What you will do:
[1] According to the POWER RANGERS review, why has Jason become a black sheep in his family?
[2] List every person named in the POWER RANGERS review, including both characters and actors.

Text provided:
====
Will that sway my opinion of the new retooled and updated big
screen adaptation of POWER RANGERS? Maybe.
I pride myself on being a reasonable and open minded chap and
filmgoer that's willing to give any property a fighting chance.
Going into POWER RANGERS from a largely outsider perspective places
me, I think, in an advantageous position (as a non fan of the TV series,
I obviously bring no baggage in with me).
On a positive, this retrofitted POWER RANGERS is a shockingly well developed super hero origin film that places a significant amount of its
running time on developing its core protagonists as fleshed out human
beings. That's refreshing.
Negatively, though, POWER RANGERS wages a war within itself on a
level of tone: It wants to be a revitalizingly gritty and dramatically
textured re-imagining of this cherished children's program while fully
embracing its beyond absurd and frankly silly mythology.
POWER RANGERS wants to have its cake and eat it too.
Still, I liked
the atypical amount of depth that's afforded to this film's teen
characters...an awful lot more than I was expecting.
In the small town of Angel Grove resides a fallen from grace high
school football star, Jason (Darce Montgomery), who has become a black
sheep in his family due to his troublemaking ways.
He's sent to weekly detention, where he meets Billy (RJ Cyler), the
school's resident brainiac that always gets mercilessly teased.
====
Saved data entries:
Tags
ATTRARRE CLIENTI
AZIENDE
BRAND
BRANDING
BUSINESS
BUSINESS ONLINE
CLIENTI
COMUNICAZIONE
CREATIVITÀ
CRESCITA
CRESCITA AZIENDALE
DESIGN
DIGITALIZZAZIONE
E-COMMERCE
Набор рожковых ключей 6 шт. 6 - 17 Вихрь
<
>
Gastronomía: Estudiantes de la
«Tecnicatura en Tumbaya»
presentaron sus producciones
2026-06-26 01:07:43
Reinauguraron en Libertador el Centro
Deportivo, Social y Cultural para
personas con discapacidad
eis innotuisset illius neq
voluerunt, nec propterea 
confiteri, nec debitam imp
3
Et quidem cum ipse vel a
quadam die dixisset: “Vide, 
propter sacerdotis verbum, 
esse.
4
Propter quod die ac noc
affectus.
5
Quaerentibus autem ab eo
====
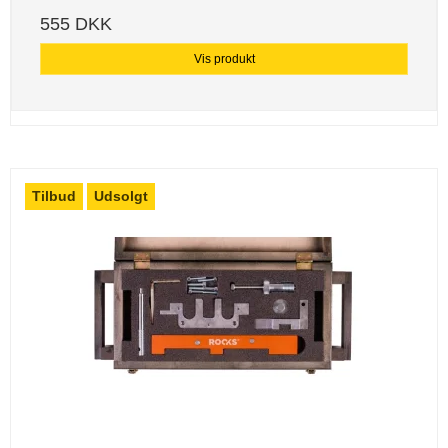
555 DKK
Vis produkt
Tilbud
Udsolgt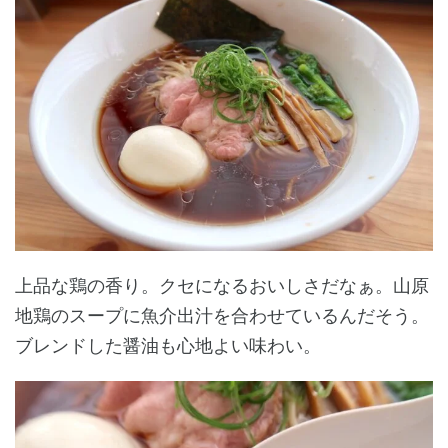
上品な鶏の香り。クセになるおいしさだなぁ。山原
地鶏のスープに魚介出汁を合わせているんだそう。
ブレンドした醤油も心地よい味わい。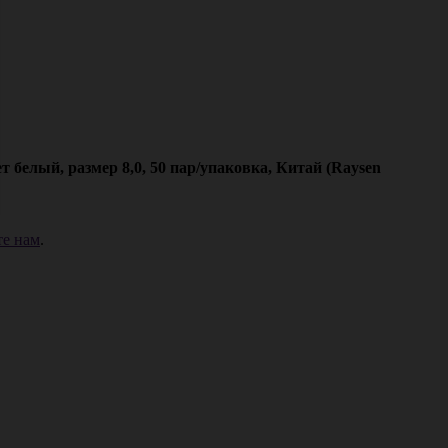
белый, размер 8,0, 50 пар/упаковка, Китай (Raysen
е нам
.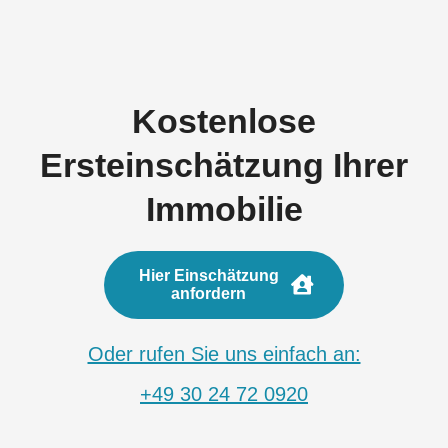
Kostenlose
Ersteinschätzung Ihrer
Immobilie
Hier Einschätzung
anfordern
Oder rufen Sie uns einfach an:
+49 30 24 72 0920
====
Task-by-task results:
[1] Because of his troublemaking ways.

[2] Jason, Darce Montgomery, Billy, RJ Cyler